No pictures, everything else exact: set down the entries in full.

○ ○ ○ ○ ○ ○ ○

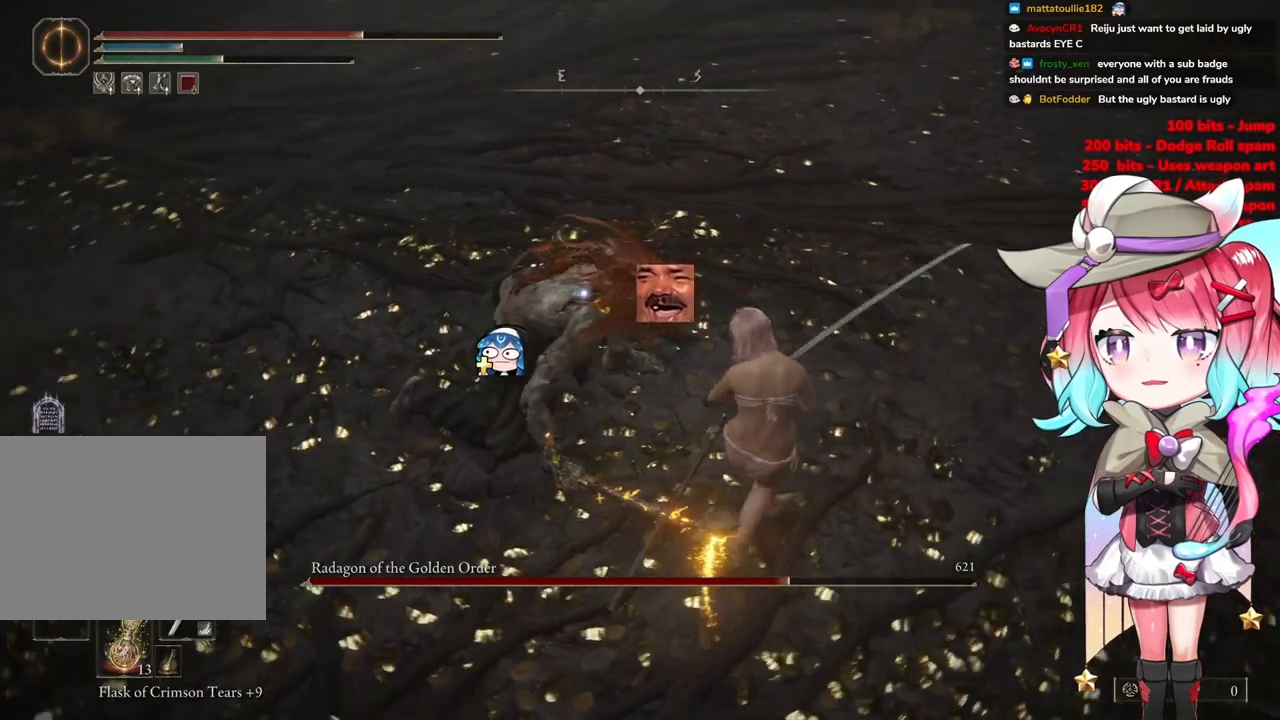
Gameplay with a controller (PlayStation layout); each line is a JSON object with the inputs held at the frame after it. "events" lists button and stick changes between this image and that frame as [ms after this image, input, new state], when the widget could be followed in between.
{"buttons": [], "left_stick": "up-right", "right_stick": "center", "events": [[34, "R1", "down"], [151, "R1", "up"]]}
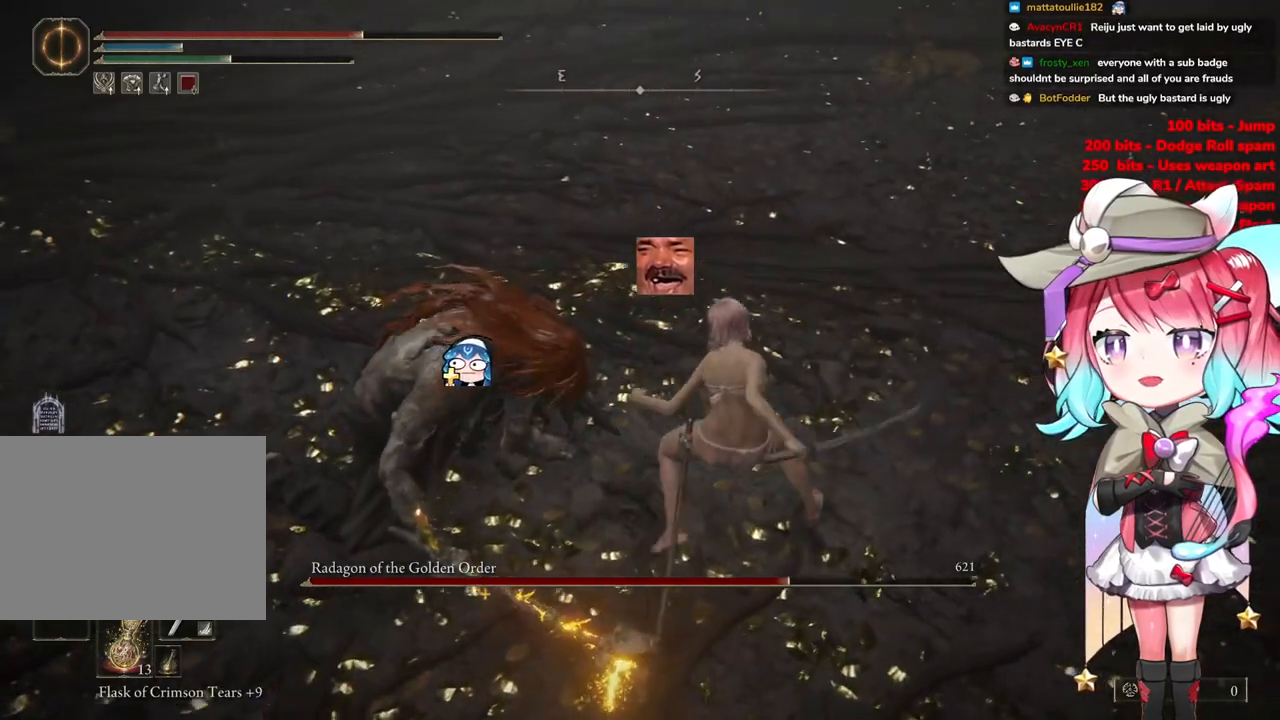
{"buttons": [], "left_stick": "right", "right_stick": "left", "events": [[134, "left_stick", "center"], [417, "right_stick", "left"], [501, "left_stick", "right"]]}
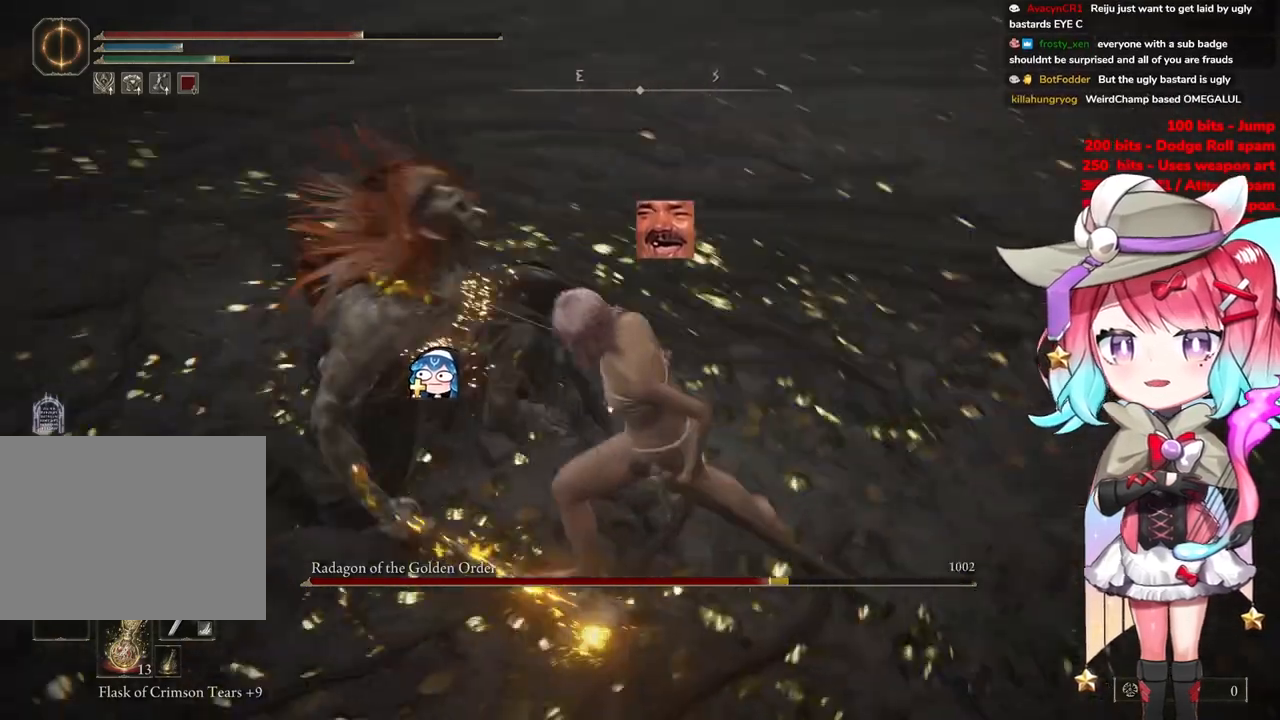
{"buttons": [], "left_stick": "down-right", "right_stick": "center", "events": [[233, "right_stick", "up-left"], [467, "right_stick", "center"], [484, "left_stick", "down-right"]]}
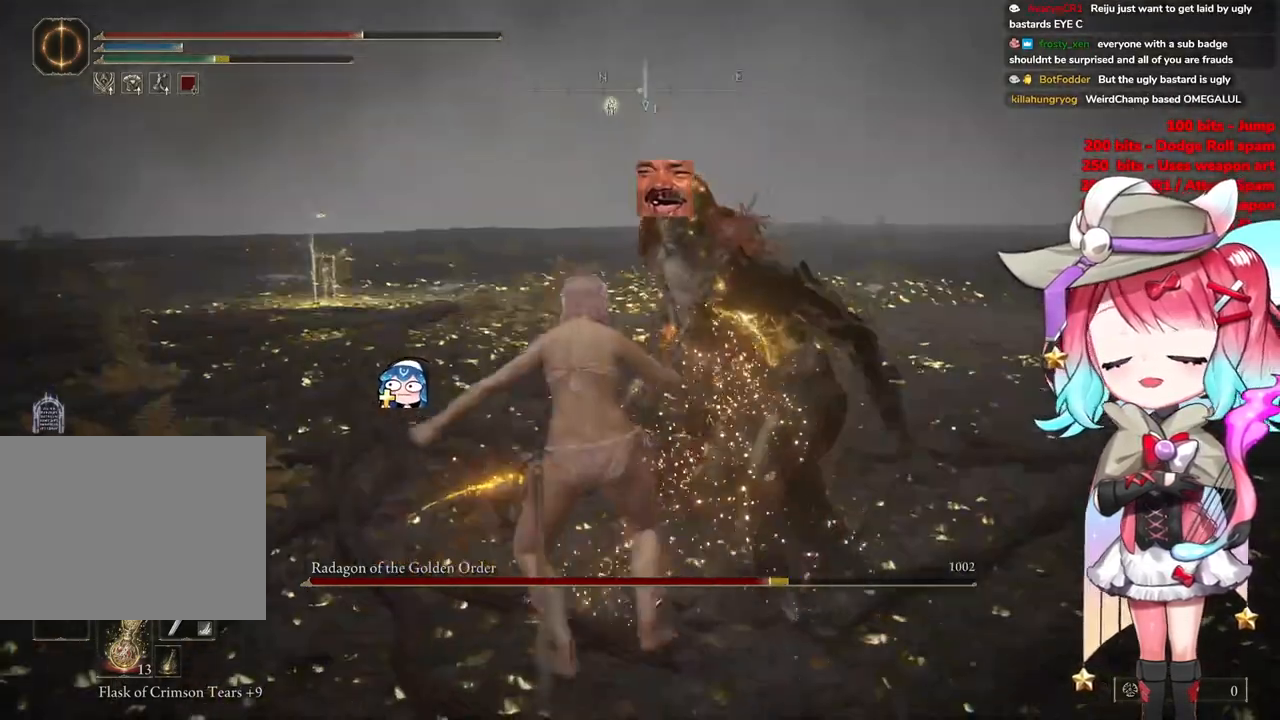
{"buttons": [], "left_stick": "center", "right_stick": "left", "events": [[317, "right_stick", "left"], [401, "left_stick", "center"]]}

○ ○ ○ ○ ○ ○ ○

**WRITTEN ANSWER**:
Gameplay with a controller (PlayStation layout); each line is a JSON object with the inputs held at the frame after it. "events" lists button and stick changes between this image and that frame as [ms after this image, input, new state], when the widget could be followed in between.
{"buttons": [], "left_stick": "up-right", "right_stick": "center", "events": [[34, "R1", "down"], [151, "R1", "up"]]}
{"buttons": [], "left_stick": "right", "right_stick": "left", "events": [[134, "left_stick", "center"], [417, "right_stick", "left"], [501, "left_stick", "right"]]}
{"buttons": [], "left_stick": "down-right", "right_stick": "center", "events": [[233, "right_stick", "up-left"], [467, "right_stick", "center"], [484, "left_stick", "down-right"]]}
{"buttons": [], "left_stick": "center", "right_stick": "left", "events": [[317, "right_stick", "left"], [401, "left_stick", "center"]]}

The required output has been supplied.